Exercise goal | Give the entries back exactly as they stand, but without pictures.

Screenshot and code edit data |
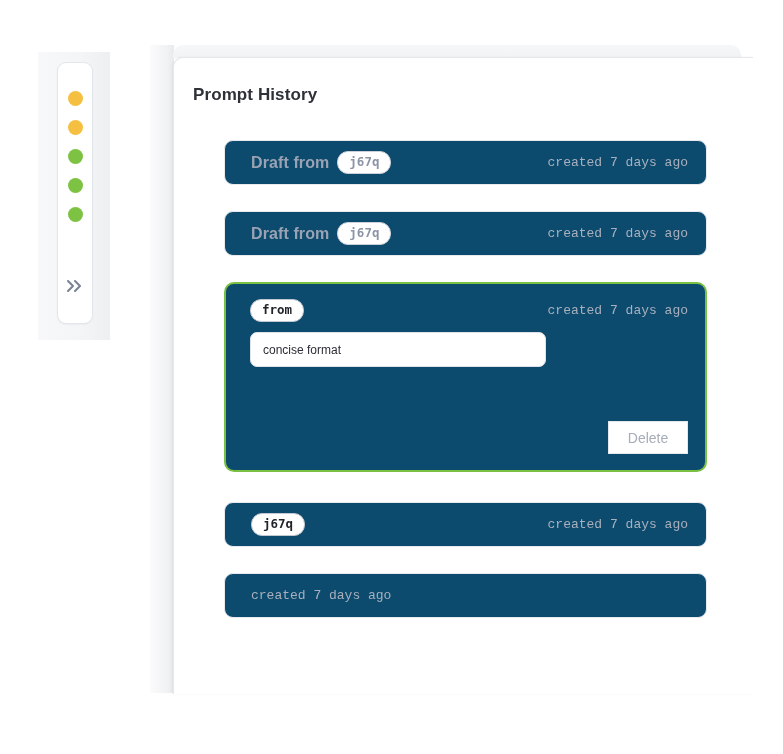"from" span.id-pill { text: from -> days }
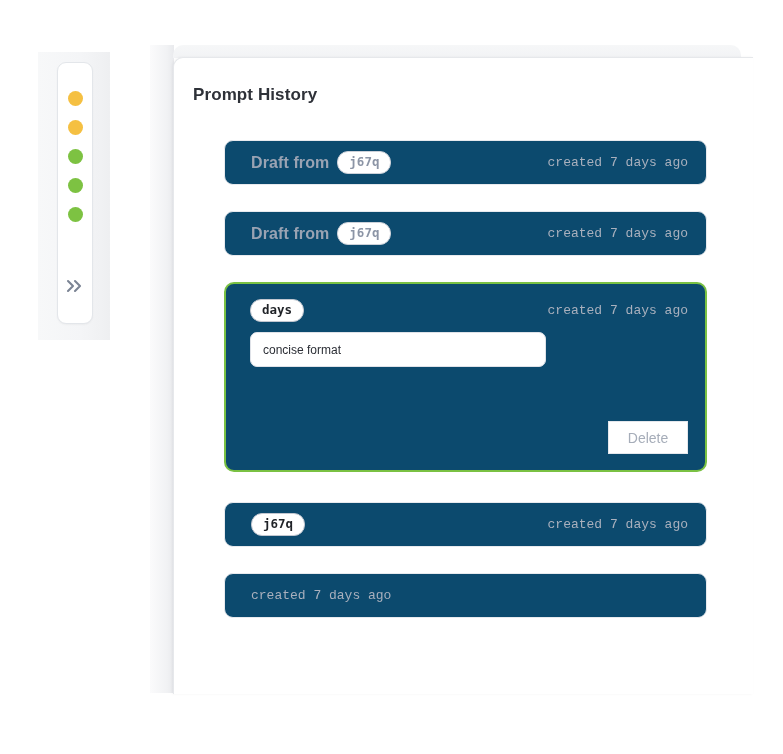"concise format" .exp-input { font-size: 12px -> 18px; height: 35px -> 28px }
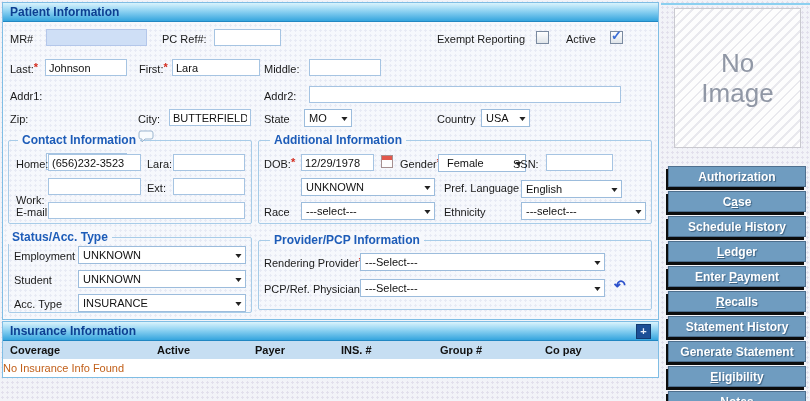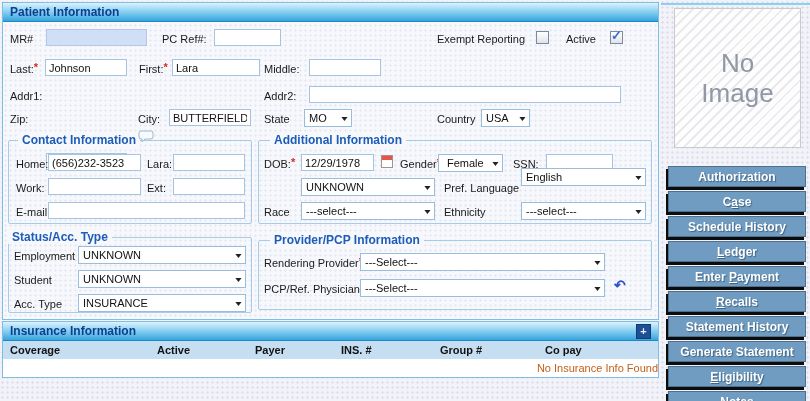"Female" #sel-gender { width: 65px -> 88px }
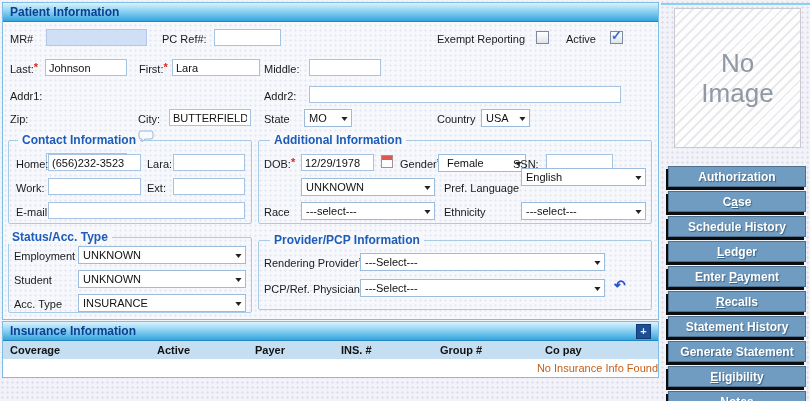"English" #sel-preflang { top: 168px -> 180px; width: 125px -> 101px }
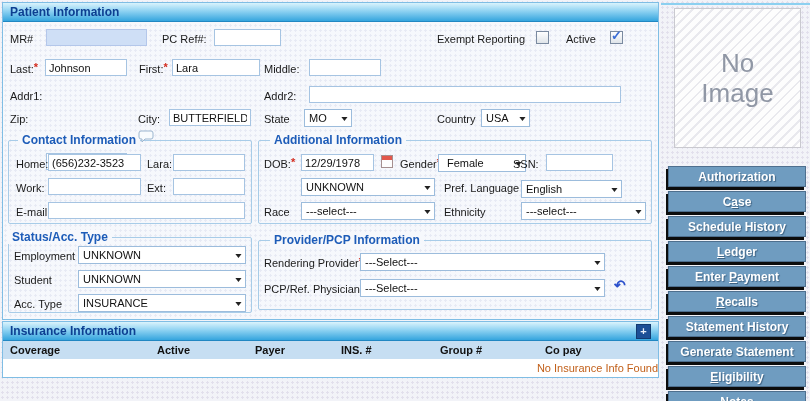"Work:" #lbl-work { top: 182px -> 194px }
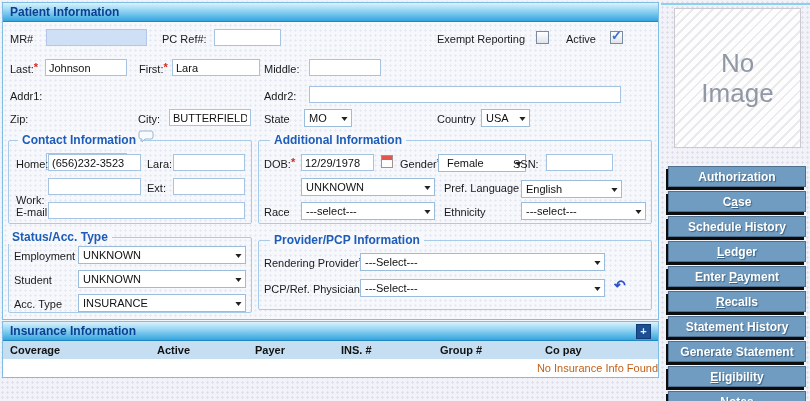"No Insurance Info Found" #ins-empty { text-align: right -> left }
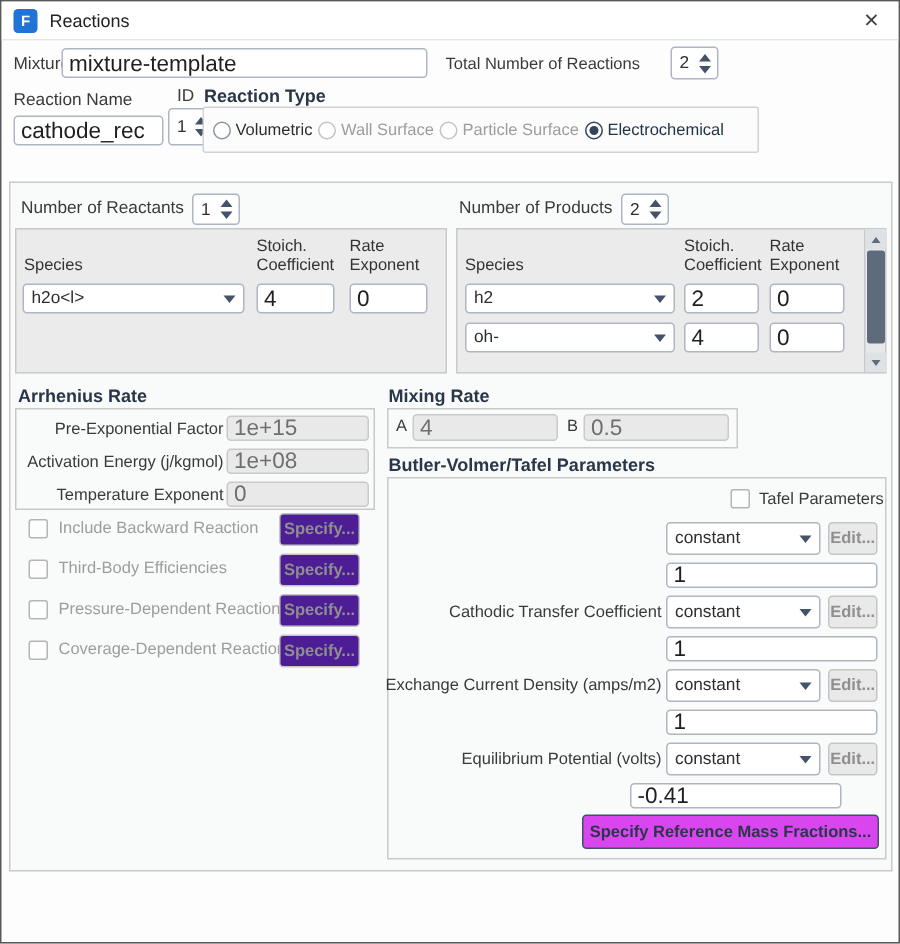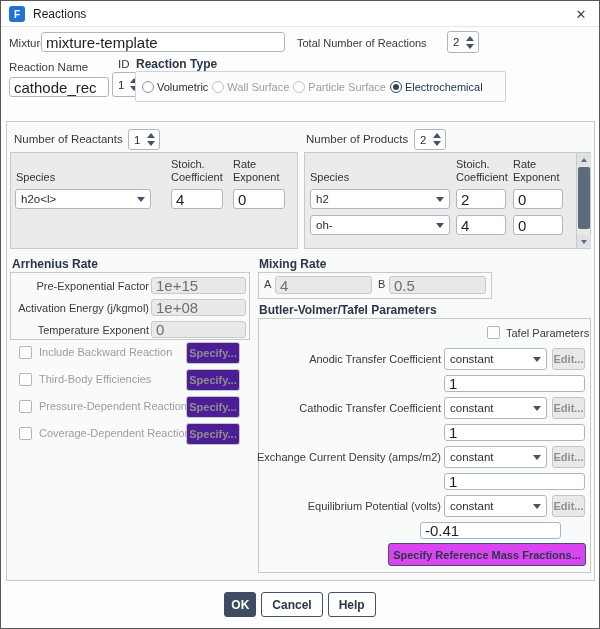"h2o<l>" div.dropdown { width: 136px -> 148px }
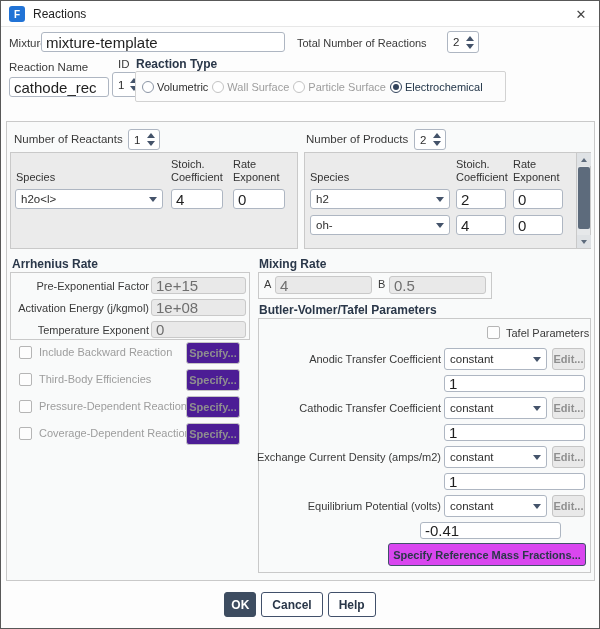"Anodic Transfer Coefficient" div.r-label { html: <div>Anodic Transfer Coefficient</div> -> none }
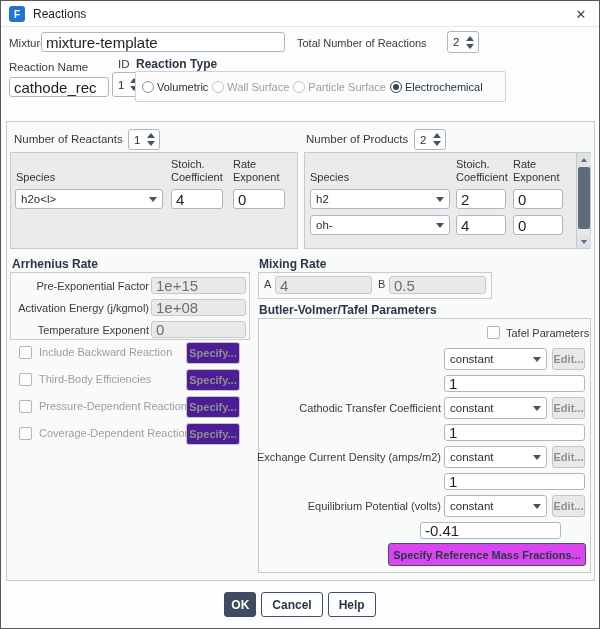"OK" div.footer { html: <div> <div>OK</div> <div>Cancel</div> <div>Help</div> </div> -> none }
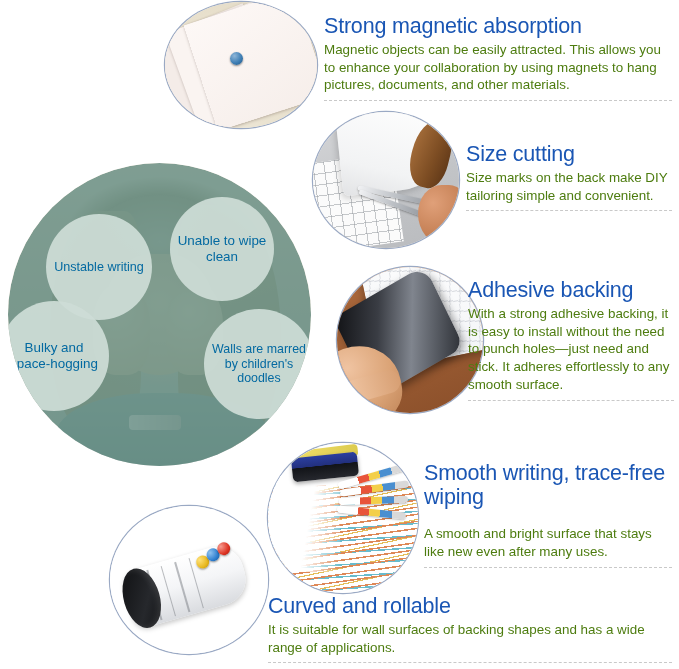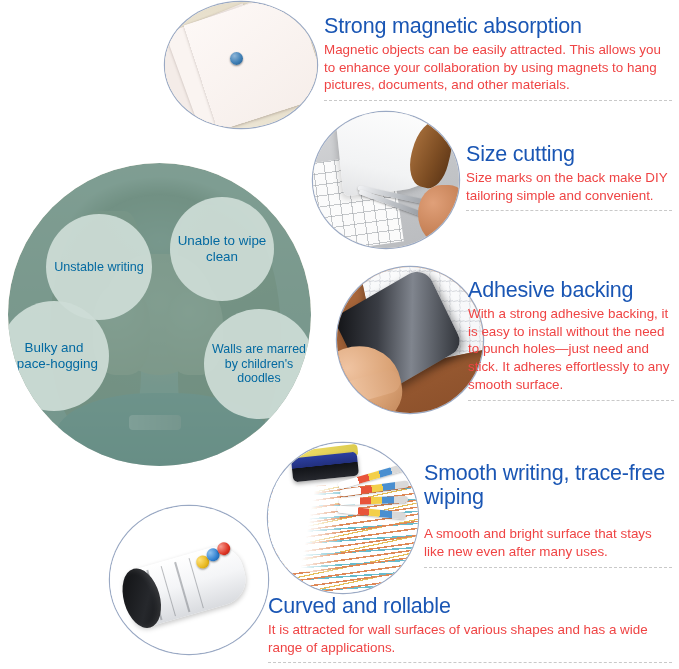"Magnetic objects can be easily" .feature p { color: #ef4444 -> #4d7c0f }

Response to the task |
"from" span.id-pill { text: from -> days }
"concise format" .exp-input { font-size: 12px -> 18px; height: 35px -> 28px }
"Female" #sel-gender { width: 65px -> 88px }
"English" #sel-preflang { top: 168px -> 180px; width: 125px -> 101px }
"Work:" #lbl-work { top: 182px -> 194px }
"No Insurance Info Found" #ins-empty { text-align: right -> left }
"h2o<l>" div.dropdown { width: 136px -> 148px }
"Anodic Transfer Coefficient" div.r-label { html: <div>Anodic Transfer Coefficient</div> -> none }
"OK" div.footer { html: <div> <div>OK</div> <div>Cancel</div> <div>Help</div> </div> -> none }
"Magnetic objects can be easily" .feature p { color: #ef4444 -> #4d7c0f }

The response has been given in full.